Segment Start: THE RECORDS

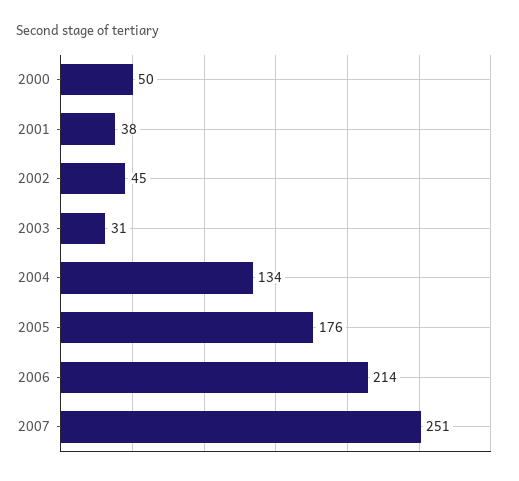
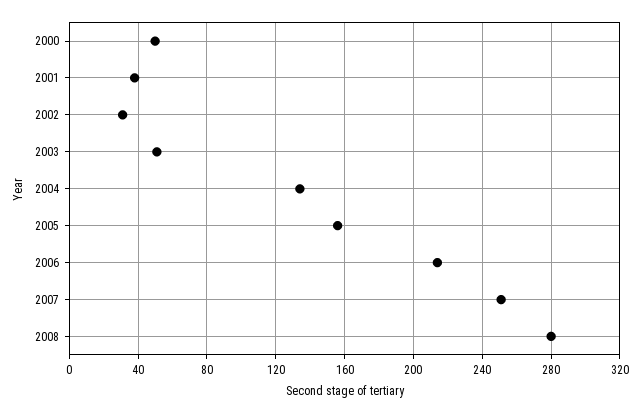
2002: 45 -> 30
2003: 31 -> 50
2005: 176 -> 155
2008: none -> 280

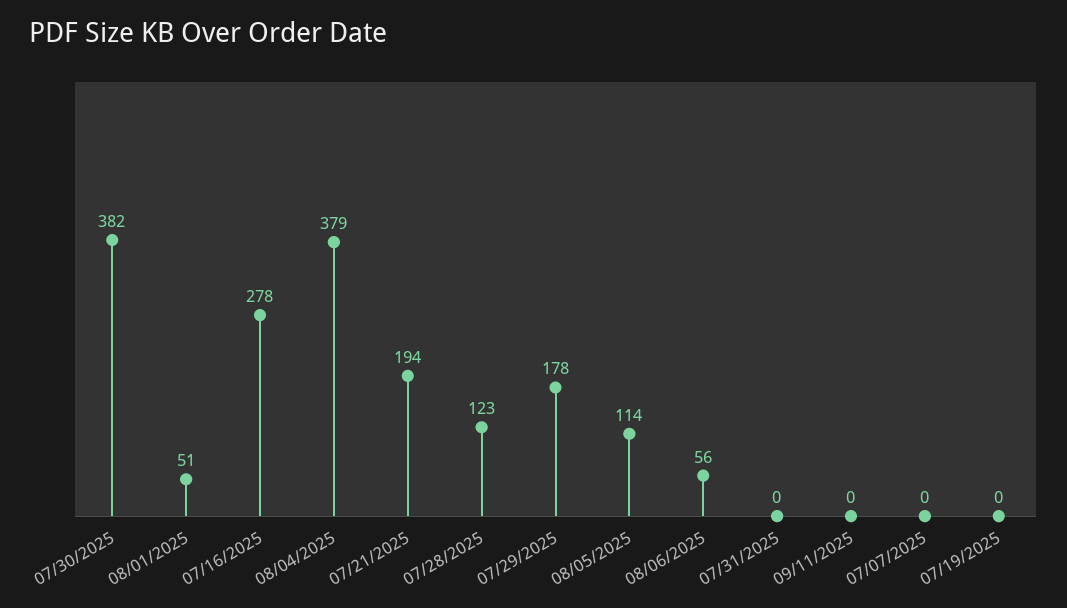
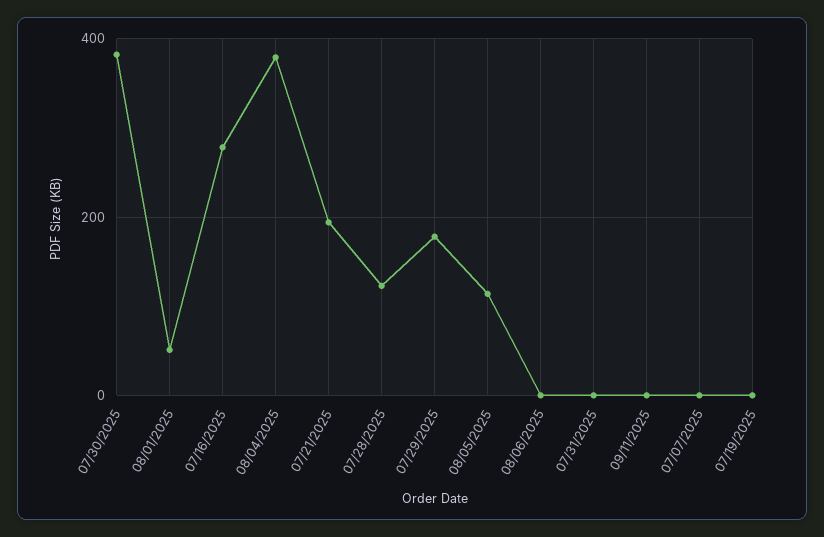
08/06/2025: 56 -> 0

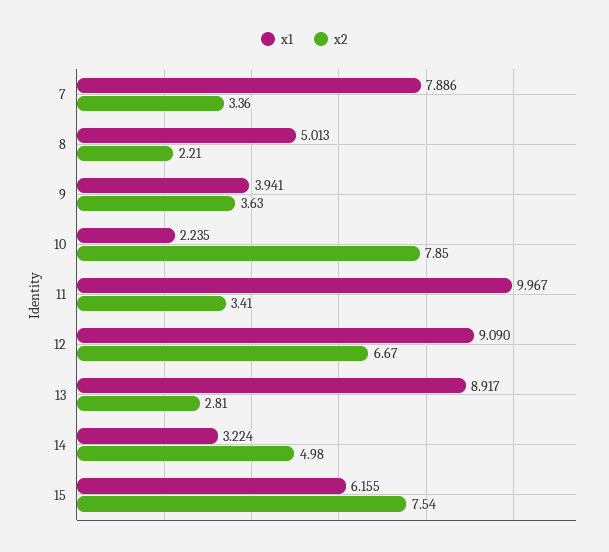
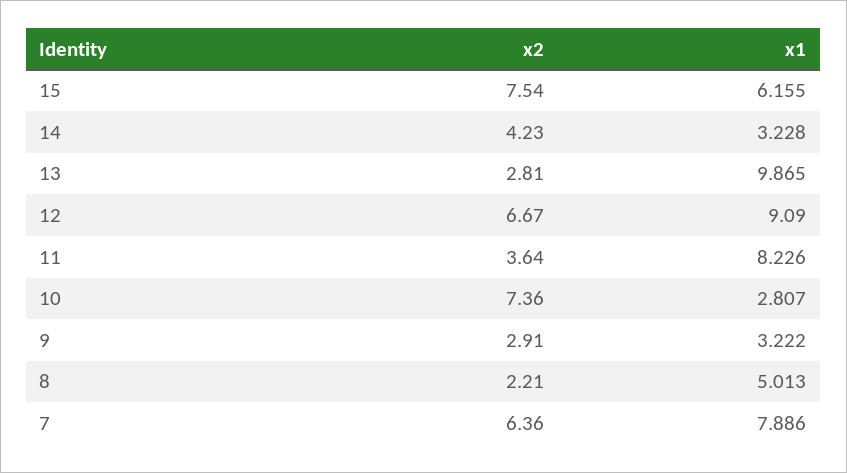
x2, 7: 3.36 -> 6.36
x1, 9: 3.941 -> 3.222
x2, 9: 3.63 -> 2.91
x1, 10: 2.235 -> 2.807
x2, 10: 7.85 -> 7.36
x1, 11: 9.967 -> 8.226
x2, 11: 3.41 -> 3.64
x1, 13: 8.917 -> 9.865
x1, 14: 3.224 -> 3.228
x2, 14: 4.98 -> 4.23

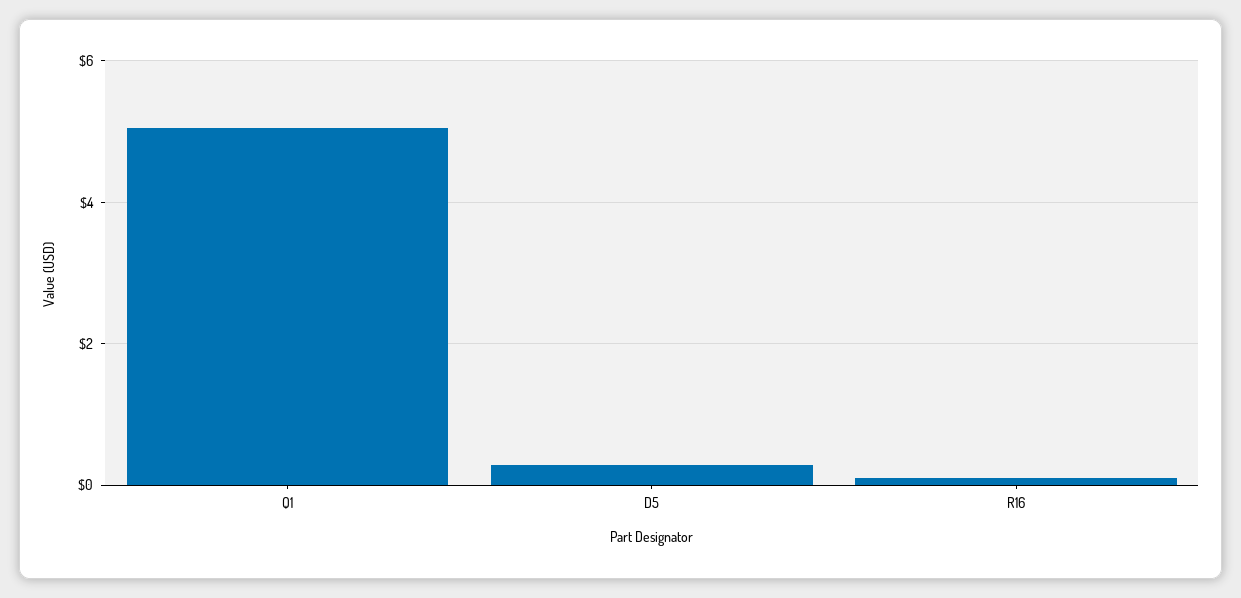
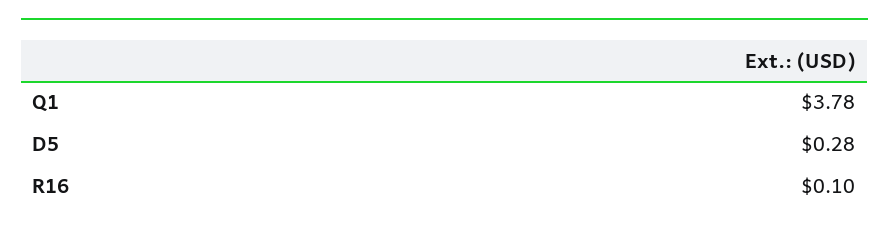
Q1: 5 -> 3.78

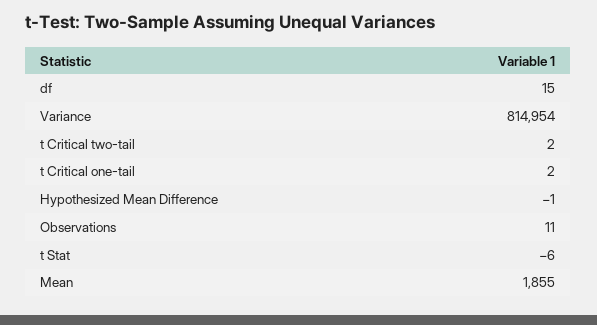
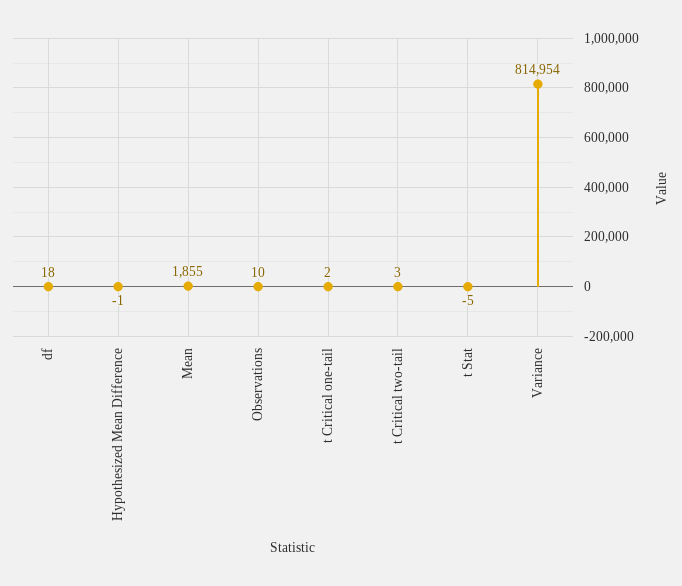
df: 15 -> 18
t Critical two-tail: 2 -> 3
Observations: 11 -> 10
t Stat: -6 -> -5

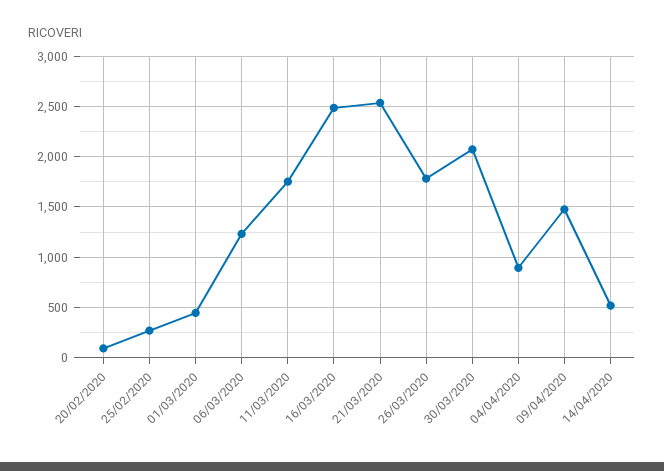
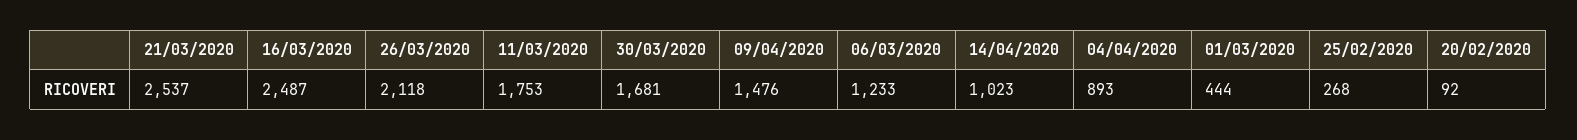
26/03/2020: 1800 -> 2118
30/03/2020: 2100 -> 1681
14/04/2020: 500 -> 1023

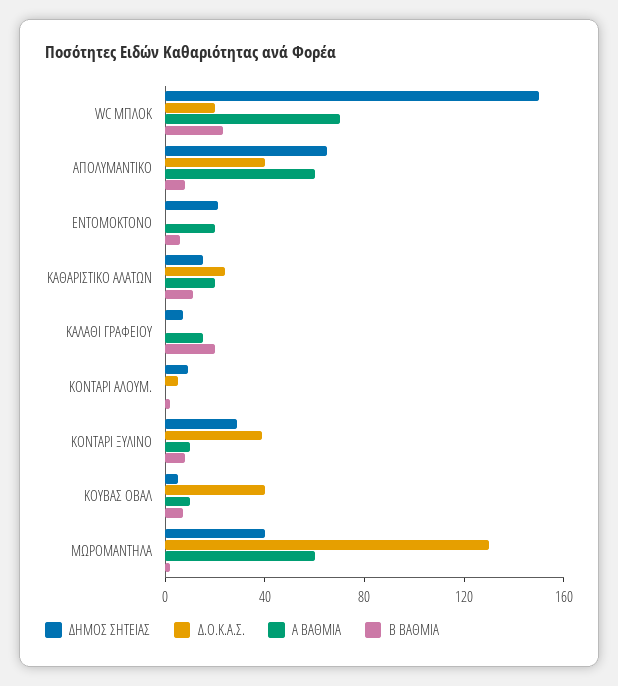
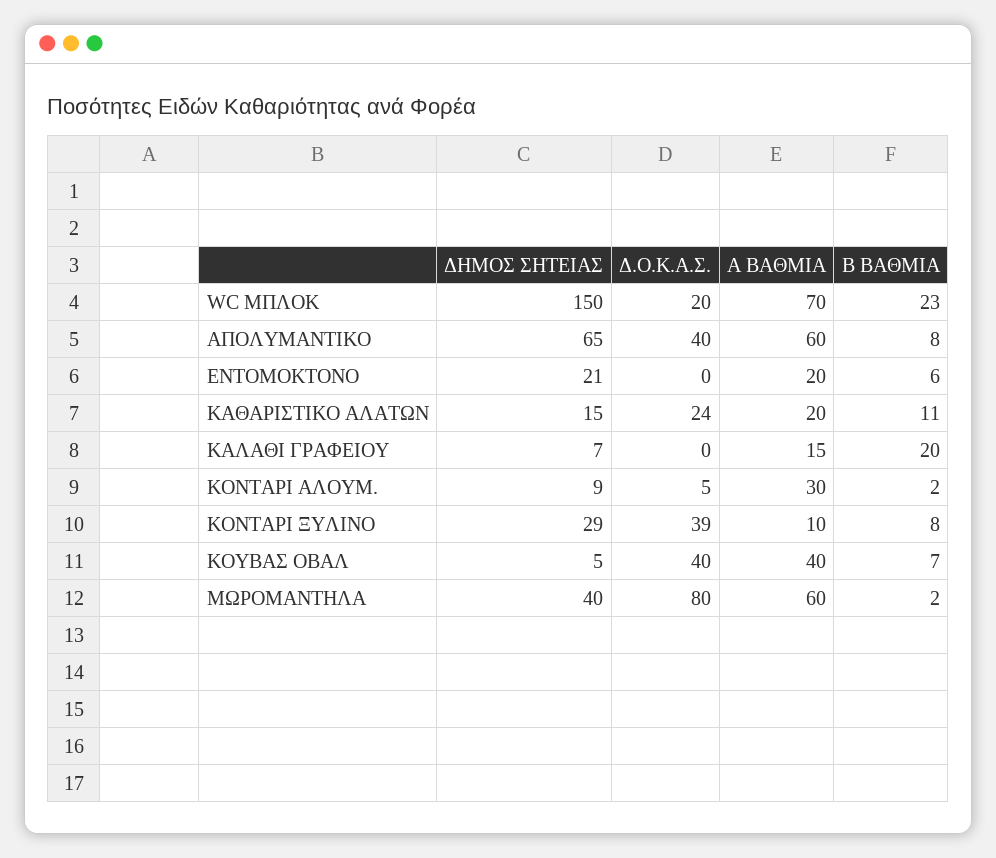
Α ΒΑΘΜΙΑ, ΚΟΝΤΑΡΙ ΑΛΟΥΜ.: 0 -> 30
Α ΒΑΘΜΙΑ, ΚΟΥΒΑΣ ΟΒΑΛ: 10 -> 40
Δ.Ο.Κ.Α.Σ., ΜΩΡΟΜΑΝΤΗΛΑ: 130 -> 80

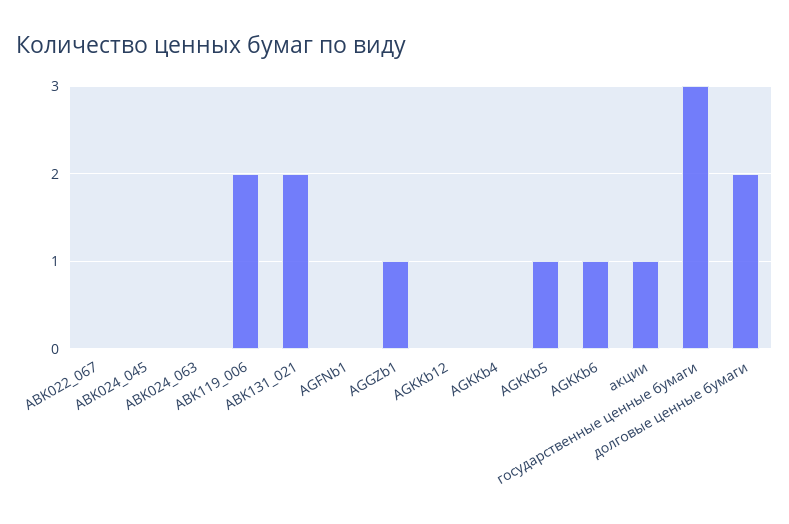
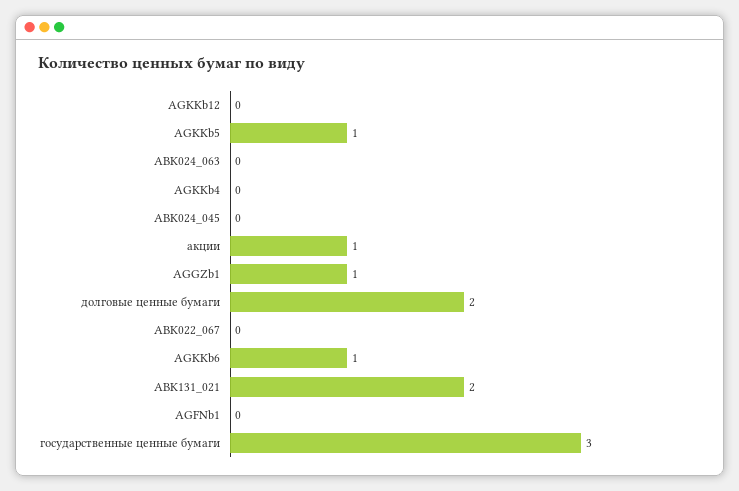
ABK119_006: 2 -> none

Segment End: THE RECORDS

▸ EXERCISE AIM
The answer consists of the lines from the one holding "x2, 10: 7.85 -> 7.36" to the end of the records, inclusive, restated exactly and without pictures.

▸ RESPONSE TO THIS EXERCISE
x2, 10: 7.85 -> 7.36
x1, 11: 9.967 -> 8.226
x2, 11: 3.41 -> 3.64
x1, 13: 8.917 -> 9.865
x1, 14: 3.224 -> 3.228
x2, 14: 4.98 -> 4.23

Q1: 5 -> 3.78

df: 15 -> 18
t Critical two-tail: 2 -> 3
Observations: 11 -> 10
t Stat: -6 -> -5

26/03/2020: 1800 -> 2118
30/03/2020: 2100 -> 1681
14/04/2020: 500 -> 1023

Α ΒΑΘΜΙΑ, ΚΟΝΤΑΡΙ ΑΛΟΥΜ.: 0 -> 30
Α ΒΑΘΜΙΑ, ΚΟΥΒΑΣ ΟΒΑΛ: 10 -> 40
Δ.Ο.Κ.Α.Σ., ΜΩΡΟΜΑΝΤΗΛΑ: 130 -> 80

ABK119_006: 2 -> none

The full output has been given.